→ **Input material**:

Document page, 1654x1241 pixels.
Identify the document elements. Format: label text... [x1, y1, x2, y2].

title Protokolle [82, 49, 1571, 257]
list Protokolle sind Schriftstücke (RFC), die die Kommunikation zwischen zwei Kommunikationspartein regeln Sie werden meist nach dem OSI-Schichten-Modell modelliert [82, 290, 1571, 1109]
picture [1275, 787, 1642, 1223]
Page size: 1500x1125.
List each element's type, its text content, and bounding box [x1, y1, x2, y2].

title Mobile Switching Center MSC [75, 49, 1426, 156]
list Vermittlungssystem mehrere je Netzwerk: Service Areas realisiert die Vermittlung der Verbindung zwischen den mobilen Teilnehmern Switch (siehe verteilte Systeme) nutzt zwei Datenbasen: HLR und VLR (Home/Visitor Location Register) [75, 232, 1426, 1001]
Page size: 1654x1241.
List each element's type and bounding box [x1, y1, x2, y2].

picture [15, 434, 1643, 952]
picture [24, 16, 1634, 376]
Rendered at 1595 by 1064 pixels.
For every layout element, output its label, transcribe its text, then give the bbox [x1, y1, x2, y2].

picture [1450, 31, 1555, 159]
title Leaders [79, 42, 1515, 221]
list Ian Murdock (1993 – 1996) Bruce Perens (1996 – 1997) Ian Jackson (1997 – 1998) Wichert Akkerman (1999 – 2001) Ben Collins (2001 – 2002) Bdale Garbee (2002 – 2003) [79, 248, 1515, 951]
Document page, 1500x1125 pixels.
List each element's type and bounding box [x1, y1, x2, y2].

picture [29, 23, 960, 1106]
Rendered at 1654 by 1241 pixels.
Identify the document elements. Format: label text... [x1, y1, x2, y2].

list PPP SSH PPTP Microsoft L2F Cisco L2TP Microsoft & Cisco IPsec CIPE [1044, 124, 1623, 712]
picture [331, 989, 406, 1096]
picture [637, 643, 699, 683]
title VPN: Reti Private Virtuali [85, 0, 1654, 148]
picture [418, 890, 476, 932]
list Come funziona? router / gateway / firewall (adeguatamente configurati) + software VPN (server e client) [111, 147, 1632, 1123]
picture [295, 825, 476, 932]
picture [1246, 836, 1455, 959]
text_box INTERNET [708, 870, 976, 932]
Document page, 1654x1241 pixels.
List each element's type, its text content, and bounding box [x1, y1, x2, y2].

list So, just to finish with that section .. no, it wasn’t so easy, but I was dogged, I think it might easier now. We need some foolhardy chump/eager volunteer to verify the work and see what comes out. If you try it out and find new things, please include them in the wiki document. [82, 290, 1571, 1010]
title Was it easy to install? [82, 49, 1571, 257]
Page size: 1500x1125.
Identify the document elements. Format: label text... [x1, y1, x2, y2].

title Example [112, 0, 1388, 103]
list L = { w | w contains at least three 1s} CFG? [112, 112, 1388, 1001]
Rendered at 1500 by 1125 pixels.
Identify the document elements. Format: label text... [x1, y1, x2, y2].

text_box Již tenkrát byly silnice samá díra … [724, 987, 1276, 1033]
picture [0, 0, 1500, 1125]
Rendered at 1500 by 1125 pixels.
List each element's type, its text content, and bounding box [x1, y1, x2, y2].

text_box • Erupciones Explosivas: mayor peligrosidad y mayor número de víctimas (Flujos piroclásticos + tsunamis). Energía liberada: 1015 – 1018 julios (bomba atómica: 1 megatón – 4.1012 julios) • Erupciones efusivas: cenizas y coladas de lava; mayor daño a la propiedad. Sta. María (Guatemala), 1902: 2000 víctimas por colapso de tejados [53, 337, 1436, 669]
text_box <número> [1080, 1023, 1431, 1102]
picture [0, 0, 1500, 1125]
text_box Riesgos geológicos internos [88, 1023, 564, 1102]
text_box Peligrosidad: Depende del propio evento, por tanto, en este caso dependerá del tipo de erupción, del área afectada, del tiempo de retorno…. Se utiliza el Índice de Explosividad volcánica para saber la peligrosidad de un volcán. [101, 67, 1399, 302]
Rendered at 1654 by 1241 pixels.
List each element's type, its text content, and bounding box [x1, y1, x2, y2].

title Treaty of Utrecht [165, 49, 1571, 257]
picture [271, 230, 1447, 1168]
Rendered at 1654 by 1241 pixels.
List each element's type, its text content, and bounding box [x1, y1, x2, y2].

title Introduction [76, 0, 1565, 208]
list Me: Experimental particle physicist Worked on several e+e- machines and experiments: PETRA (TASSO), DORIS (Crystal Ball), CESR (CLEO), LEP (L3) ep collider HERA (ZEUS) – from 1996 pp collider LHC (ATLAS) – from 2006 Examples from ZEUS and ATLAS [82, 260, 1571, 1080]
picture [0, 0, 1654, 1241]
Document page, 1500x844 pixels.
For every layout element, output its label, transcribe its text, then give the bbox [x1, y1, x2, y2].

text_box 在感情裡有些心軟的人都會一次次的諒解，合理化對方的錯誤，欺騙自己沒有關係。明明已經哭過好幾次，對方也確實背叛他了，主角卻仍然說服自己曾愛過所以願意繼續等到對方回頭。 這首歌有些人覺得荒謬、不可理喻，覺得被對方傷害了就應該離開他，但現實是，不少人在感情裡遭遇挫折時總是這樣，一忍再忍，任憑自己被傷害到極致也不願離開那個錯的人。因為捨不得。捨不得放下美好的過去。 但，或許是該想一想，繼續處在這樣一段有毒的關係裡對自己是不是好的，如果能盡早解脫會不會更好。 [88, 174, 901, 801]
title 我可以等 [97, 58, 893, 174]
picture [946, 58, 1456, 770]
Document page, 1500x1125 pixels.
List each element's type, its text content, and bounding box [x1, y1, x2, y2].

→ **Task to carry out**:
Arrange every one of the lines above as a JSON list of strings, one string per line, and leave out the blank lines.

→ **Result**:
[
  "Document page, 1654x1241 pixels.",
  "Identify the document elements. Format: label text... [x1, y1, x2, y2].",
  "title Protokolle [82, 49, 1571, 257]",
  "list Protokolle sind Schriftstücke (RFC), die die Kommunikation zwischen zwei Kommunikationspartein regeln Sie werden meist nach dem OSI-Schichten-Modell modelliert [82, 290, 1571, 1109]",
  "picture [1275, 787, 1642, 1223]",
  "Page size: 1500x1125.",
  "List each element's type, its text content, and bounding box [x1, y1, x2, y2].",
  "title Mobile Switching Center MSC [75, 49, 1426, 156]",
  "list Vermittlungssystem mehrere je Netzwerk: Service Areas realisiert die Vermittlung der Verbindung zwischen den mobilen Teilnehmern Switch (siehe verteilte Systeme) nutzt zwei Datenbasen: HLR und VLR (Home/Visitor Location Register) [75, 232, 1426, 1001]",
  "Page size: 1654x1241.",
  "List each element's type and bounding box [x1, y1, x2, y2].",
  "picture [15, 434, 1643, 952]",
  "picture [24, 16, 1634, 376]",
  "Rendered at 1595 by 1064 pixels.",
  "For every layout element, output its label, transcribe its text, then give the bbox [x1, y1, x2, y2].",
  "picture [1450, 31, 1555, 159]",
  "title Leaders [79, 42, 1515, 221]",
  "list Ian Murdock (1993 – 1996) Bruce Perens (1996 – 1997) Ian Jackson (1997 – 1998) Wichert Akkerman (1999 – 2001) Ben Collins (2001 – 2002) Bdale Garbee (2002 – 2003) [79, 248, 1515, 951]",
  "Document page, 1500x1125 pixels.",
  "List each element's type and bounding box [x1, y1, x2, y2].",
  "picture [29, 23, 960, 1106]",
  "Rendered at 1654 by 1241 pixels.",
  "Identify the document elements. Format: label text... [x1, y1, x2, y2].",
  "list PPP SSH PPTP Microsoft L2F Cisco L2TP Microsoft & Cisco IPsec CIPE [1044, 124, 1623, 712]",
  "picture [331, 989, 406, 1096]",
  "picture [637, 643, 699, 683]",
  "title VPN: Reti Private Virtuali [85, 0, 1654, 148]",
  "picture [418, 890, 476, 932]",
  "list Come funziona? router / gateway / firewall (adeguatamente configurati) + software VPN (server e client) [111, 147, 1632, 1123]",
  "picture [295, 825, 476, 932]",
  "picture [1246, 836, 1455, 959]",
  "text_box INTERNET [708, 870, 976, 932]",
  "Document page, 1654x1241 pixels.",
  "List each element's type, its text content, and bounding box [x1, y1, x2, y2].",
  "list So, just to finish with that section .. no, it wasn’t so easy, but I was dogged, I think it might easier now. We need some foolhardy chump/eager volunteer to verify the work and see what comes out. If you try it out and find new things, please include them in the wiki document. [82, 290, 1571, 1010]",
  "title Was it easy to install? [82, 49, 1571, 257]",
  "Page size: 1500x1125.",
  "Identify the document elements. Format: label text... [x1, y1, x2, y2].",
  "title Example [112, 0, 1388, 103]",
  "list L = { w | w contains at least three 1s} CFG? [112, 112, 1388, 1001]",
  "Rendered at 1500 by 1125 pixels.",
  "Identify the document elements. Format: label text... [x1, y1, x2, y2].",
  "text_box Již tenkrát byly silnice samá díra … [724, 987, 1276, 1033]",
  "picture [0, 0, 1500, 1125]",
  "Rendered at 1500 by 1125 pixels.",
  "List each element's type, its text content, and bounding box [x1, y1, x2, y2].",
  "text_box • Erupciones Explosivas: mayor peligrosidad y mayor número de víctimas (Flujos piroclásticos + tsunamis). Energía liberada: 1015 – 1018 julios (bomba atómica: 1 megatón – 4.1012 julios) • Erupciones efusivas: cenizas y coladas de lava; mayor daño a la propiedad. Sta. María (Guatemala), 1902: 2000 víctimas por colapso de tejados [53, 337, 1436, 669]",
  "text_box <número> [1080, 1023, 1431, 1102]",
  "picture [0, 0, 1500, 1125]",
  "text_box Riesgos geológicos internos [88, 1023, 564, 1102]",
  "text_box Peligrosidad: Depende del propio evento, por tanto, en este caso dependerá del tipo de erupción, del área afectada, del tiempo de retorno…. Se utiliza el Índice de Explosividad volcánica para saber la peligrosidad de un volcán. [101, 67, 1399, 302]",
  "Rendered at 1654 by 1241 pixels.",
  "List each element's type, its text content, and bounding box [x1, y1, x2, y2].",
  "title Treaty of Utrecht [165, 49, 1571, 257]",
  "picture [271, 230, 1447, 1168]",
  "Rendered at 1654 by 1241 pixels.",
  "List each element's type, its text content, and bounding box [x1, y1, x2, y2].",
  "title Introduction [76, 0, 1565, 208]",
  "list Me: Experimental particle physicist Worked on several e+e- machines and experiments: PETRA (TASSO), DORIS (Crystal Ball), CESR (CLEO), LEP (L3) ep collider HERA (ZEUS) – from 1996 pp collider LHC (ATLAS) – from 2006 Examples from ZEUS and ATLAS [82, 260, 1571, 1080]",
  "picture [0, 0, 1654, 1241]",
  "Document page, 1500x844 pixels.",
  "For every layout element, output its label, transcribe its text, then give the bbox [x1, y1, x2, y2].",
  "text_box 在感情裡有些心軟的人都會一次次的諒解，合理化對方的錯誤，欺騙自己沒有關係。明明已經哭過好幾次，對方也確實背叛他了，主角卻仍然說服自己曾愛過所以願意繼續等到對方回頭。 這首歌有些人覺得荒謬、不可理喻，覺得被對方傷害了就應該離開他，但現實是，不少人在感情裡遭遇挫折時總是這樣，一忍再忍，任憑自己被傷害到極致也不願離開那個錯的人。因為捨不得。捨不得放下美好的過去。 但，或許是該想一想，繼續處在這樣一段有毒的關係裡對自己是不是好的，如果能盡早解脫會不會更好。 [88, 174, 901, 801]",
  "title 我可以等 [97, 58, 893, 174]",
  "picture [946, 58, 1456, 770]",
  "Document page, 1500x1125 pixels.",
  "List each element's type, its text content, and bounding box [x1, y1, x2, y2]."
]